"""

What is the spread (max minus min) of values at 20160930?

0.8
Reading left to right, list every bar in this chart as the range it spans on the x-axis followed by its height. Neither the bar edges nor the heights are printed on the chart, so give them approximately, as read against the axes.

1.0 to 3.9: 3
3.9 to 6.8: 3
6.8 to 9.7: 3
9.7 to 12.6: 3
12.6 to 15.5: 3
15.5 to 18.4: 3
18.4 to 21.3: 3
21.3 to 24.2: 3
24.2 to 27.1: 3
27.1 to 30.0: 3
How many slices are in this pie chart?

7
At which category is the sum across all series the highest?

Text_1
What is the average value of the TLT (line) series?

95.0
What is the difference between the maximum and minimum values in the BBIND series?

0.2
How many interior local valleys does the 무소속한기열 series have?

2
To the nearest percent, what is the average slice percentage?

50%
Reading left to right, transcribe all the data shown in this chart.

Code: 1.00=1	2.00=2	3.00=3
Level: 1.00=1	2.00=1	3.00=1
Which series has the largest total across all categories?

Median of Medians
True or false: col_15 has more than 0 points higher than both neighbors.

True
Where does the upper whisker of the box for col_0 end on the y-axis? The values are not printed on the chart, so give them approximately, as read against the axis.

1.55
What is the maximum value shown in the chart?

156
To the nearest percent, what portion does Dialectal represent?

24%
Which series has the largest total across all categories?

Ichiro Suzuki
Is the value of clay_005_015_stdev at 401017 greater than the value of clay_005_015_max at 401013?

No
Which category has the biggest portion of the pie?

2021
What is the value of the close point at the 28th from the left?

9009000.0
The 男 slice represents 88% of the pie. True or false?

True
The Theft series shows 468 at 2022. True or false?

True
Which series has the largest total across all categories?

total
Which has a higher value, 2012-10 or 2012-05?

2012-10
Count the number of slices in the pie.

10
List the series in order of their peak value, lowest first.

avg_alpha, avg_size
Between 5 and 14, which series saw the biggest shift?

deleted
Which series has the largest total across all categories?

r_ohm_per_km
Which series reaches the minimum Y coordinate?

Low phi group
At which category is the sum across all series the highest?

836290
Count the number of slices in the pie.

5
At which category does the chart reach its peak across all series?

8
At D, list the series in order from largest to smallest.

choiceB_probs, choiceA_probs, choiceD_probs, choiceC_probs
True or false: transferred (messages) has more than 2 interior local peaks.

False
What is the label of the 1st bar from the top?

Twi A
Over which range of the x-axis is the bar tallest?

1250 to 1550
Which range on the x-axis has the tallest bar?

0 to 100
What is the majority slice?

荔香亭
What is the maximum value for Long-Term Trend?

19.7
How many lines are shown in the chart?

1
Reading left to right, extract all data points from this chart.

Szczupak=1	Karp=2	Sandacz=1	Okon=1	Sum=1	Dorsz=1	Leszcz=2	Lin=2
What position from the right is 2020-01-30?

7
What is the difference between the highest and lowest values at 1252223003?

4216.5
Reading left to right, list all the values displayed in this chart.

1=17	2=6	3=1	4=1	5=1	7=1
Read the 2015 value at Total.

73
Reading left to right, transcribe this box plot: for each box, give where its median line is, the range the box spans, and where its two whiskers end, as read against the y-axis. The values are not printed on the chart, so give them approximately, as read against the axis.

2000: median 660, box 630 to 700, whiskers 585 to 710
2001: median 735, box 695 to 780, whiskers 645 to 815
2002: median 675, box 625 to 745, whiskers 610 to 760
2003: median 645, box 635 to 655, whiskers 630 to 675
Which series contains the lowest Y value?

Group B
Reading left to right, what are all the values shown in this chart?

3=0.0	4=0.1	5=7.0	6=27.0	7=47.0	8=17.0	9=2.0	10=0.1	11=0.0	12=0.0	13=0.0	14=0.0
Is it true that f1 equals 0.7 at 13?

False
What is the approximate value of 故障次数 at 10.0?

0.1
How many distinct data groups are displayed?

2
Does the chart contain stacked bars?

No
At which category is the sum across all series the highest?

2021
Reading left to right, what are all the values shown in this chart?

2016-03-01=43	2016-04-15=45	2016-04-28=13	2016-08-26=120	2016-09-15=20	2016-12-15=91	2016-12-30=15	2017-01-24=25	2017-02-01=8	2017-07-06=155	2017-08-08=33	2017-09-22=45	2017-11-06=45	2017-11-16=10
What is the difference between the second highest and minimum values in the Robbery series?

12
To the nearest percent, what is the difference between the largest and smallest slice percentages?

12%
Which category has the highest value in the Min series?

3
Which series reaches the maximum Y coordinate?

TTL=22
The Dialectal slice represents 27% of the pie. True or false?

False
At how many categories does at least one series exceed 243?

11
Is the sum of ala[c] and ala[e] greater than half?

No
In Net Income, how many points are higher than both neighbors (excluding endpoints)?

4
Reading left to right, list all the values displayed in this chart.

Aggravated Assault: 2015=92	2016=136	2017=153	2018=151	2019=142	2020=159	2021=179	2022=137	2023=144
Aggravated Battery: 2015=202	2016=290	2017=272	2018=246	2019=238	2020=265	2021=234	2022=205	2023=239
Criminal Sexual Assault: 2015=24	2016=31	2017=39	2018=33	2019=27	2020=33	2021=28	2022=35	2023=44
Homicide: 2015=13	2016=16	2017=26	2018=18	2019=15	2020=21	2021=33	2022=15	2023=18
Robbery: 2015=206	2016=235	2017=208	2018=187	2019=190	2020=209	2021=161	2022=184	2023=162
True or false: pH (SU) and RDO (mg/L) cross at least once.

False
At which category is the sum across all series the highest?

"""

Problem description: Reproduce all of the data above verbatim, line by line, with no changes.

Solution to this exercise:
What is the spread (max minus min) of values at 20160930?

0.8
Reading left to right, list every bar in this chart as the range it spans on the x-axis followed by its height. Neither the bar edges nor the heights are printed on the chart, so give them approximately, as read against the axes.

1.0 to 3.9: 3
3.9 to 6.8: 3
6.8 to 9.7: 3
9.7 to 12.6: 3
12.6 to 15.5: 3
15.5 to 18.4: 3
18.4 to 21.3: 3
21.3 to 24.2: 3
24.2 to 27.1: 3
27.1 to 30.0: 3
How many slices are in this pie chart?

7
At which category is the sum across all series the highest?

Text_1
What is the average value of the TLT (line) series?

95.0
What is the difference between the maximum and minimum values in the BBIND series?

0.2
How many interior local valleys does the 무소속한기열 series have?

2
To the nearest percent, what is the average slice percentage?

50%
Reading left to right, transcribe all the data shown in this chart.

Code: 1.00=1	2.00=2	3.00=3
Level: 1.00=1	2.00=1	3.00=1
Which series has the largest total across all categories?

Median of Medians
True or false: col_15 has more than 0 points higher than both neighbors.

True
Where does the upper whisker of the box for col_0 end on the y-axis? The values are not printed on the chart, so give them approximately, as read against the axis.

1.55
What is the maximum value shown in the chart?

156
To the nearest percent, what portion does Dialectal represent?

24%
Which series has the largest total across all categories?

Ichiro Suzuki
Is the value of clay_005_015_stdev at 401017 greater than the value of clay_005_015_max at 401013?

No
Which category has the biggest portion of the pie?

2021
What is the value of the close point at the 28th from the left?

9009000.0
The 男 slice represents 88% of the pie. True or false?

True
The Theft series shows 468 at 2022. True or false?

True
Which series has the largest total across all categories?

total
Which has a higher value, 2012-10 or 2012-05?

2012-10
Count the number of slices in the pie.

10
List the series in order of their peak value, lowest first.

avg_alpha, avg_size
Between 5 and 14, which series saw the biggest shift?

deleted
Which series has the largest total across all categories?

r_ohm_per_km
Which series reaches the minimum Y coordinate?

Low phi group
At which category is the sum across all series the highest?

836290
Count the number of slices in the pie.

5
At which category does the chart reach its peak across all series?

8
At D, list the series in order from largest to smallest.

choiceB_probs, choiceA_probs, choiceD_probs, choiceC_probs
True or false: transferred (messages) has more than 2 interior local peaks.

False
What is the label of the 1st bar from the top?

Twi A
Over which range of the x-axis is the bar tallest?

1250 to 1550
Which range on the x-axis has the tallest bar?

0 to 100
What is the majority slice?

荔香亭
What is the maximum value for Long-Term Trend?

19.7
How many lines are shown in the chart?

1
Reading left to right, extract all data points from this chart.

Szczupak=1	Karp=2	Sandacz=1	Okon=1	Sum=1	Dorsz=1	Leszcz=2	Lin=2
What position from the right is 2020-01-30?

7
What is the difference between the highest and lowest values at 1252223003?

4216.5
Reading left to right, list all the values displayed in this chart.

1=17	2=6	3=1	4=1	5=1	7=1
Read the 2015 value at Total.

73
Reading left to right, transcribe this box plot: for each box, give where its median line is, the range the box spans, and where its two whiskers end, as read against the y-axis. The values are not printed on the chart, so give them approximately, as read against the axis.

2000: median 660, box 630 to 700, whiskers 585 to 710
2001: median 735, box 695 to 780, whiskers 645 to 815
2002: median 675, box 625 to 745, whiskers 610 to 760
2003: median 645, box 635 to 655, whiskers 630 to 675
Which series contains the lowest Y value?

Group B
Reading left to right, what are all the values shown in this chart?

3=0.0	4=0.1	5=7.0	6=27.0	7=47.0	8=17.0	9=2.0	10=0.1	11=0.0	12=0.0	13=0.0	14=0.0
Is it true that f1 equals 0.7 at 13?

False
What is the approximate value of 故障次数 at 10.0?

0.1
How many distinct data groups are displayed?

2
Does the chart contain stacked bars?

No
At which category is the sum across all series the highest?

2021
Reading left to right, what are all the values shown in this chart?

2016-03-01=43	2016-04-15=45	2016-04-28=13	2016-08-26=120	2016-09-15=20	2016-12-15=91	2016-12-30=15	2017-01-24=25	2017-02-01=8	2017-07-06=155	2017-08-08=33	2017-09-22=45	2017-11-06=45	2017-11-16=10
What is the difference between the second highest and minimum values in the Robbery series?

12
To the nearest percent, what is the difference between the largest and smallest slice percentages?

12%
Which category has the highest value in the Min series?

3
Which series reaches the maximum Y coordinate?

TTL=22
The Dialectal slice represents 27% of the pie. True or false?

False
At how many categories does at least one series exceed 243?

11
Is the sum of ala[c] and ala[e] greater than half?

No
In Net Income, how many points are higher than both neighbors (excluding endpoints)?

4
Reading left to right, list all the values displayed in this chart.

Aggravated Assault: 2015=92	2016=136	2017=153	2018=151	2019=142	2020=159	2021=179	2022=137	2023=144
Aggravated Battery: 2015=202	2016=290	2017=272	2018=246	2019=238	2020=265	2021=234	2022=205	2023=239
Criminal Sexual Assault: 2015=24	2016=31	2017=39	2018=33	2019=27	2020=33	2021=28	2022=35	2023=44
Homicide: 2015=13	2016=16	2017=26	2018=18	2019=15	2020=21	2021=33	2022=15	2023=18
Robbery: 2015=206	2016=235	2017=208	2018=187	2019=190	2020=209	2021=161	2022=184	2023=162
True or false: pH (SU) and RDO (mg/L) cross at least once.

False
At which category is the sum across all series the highest?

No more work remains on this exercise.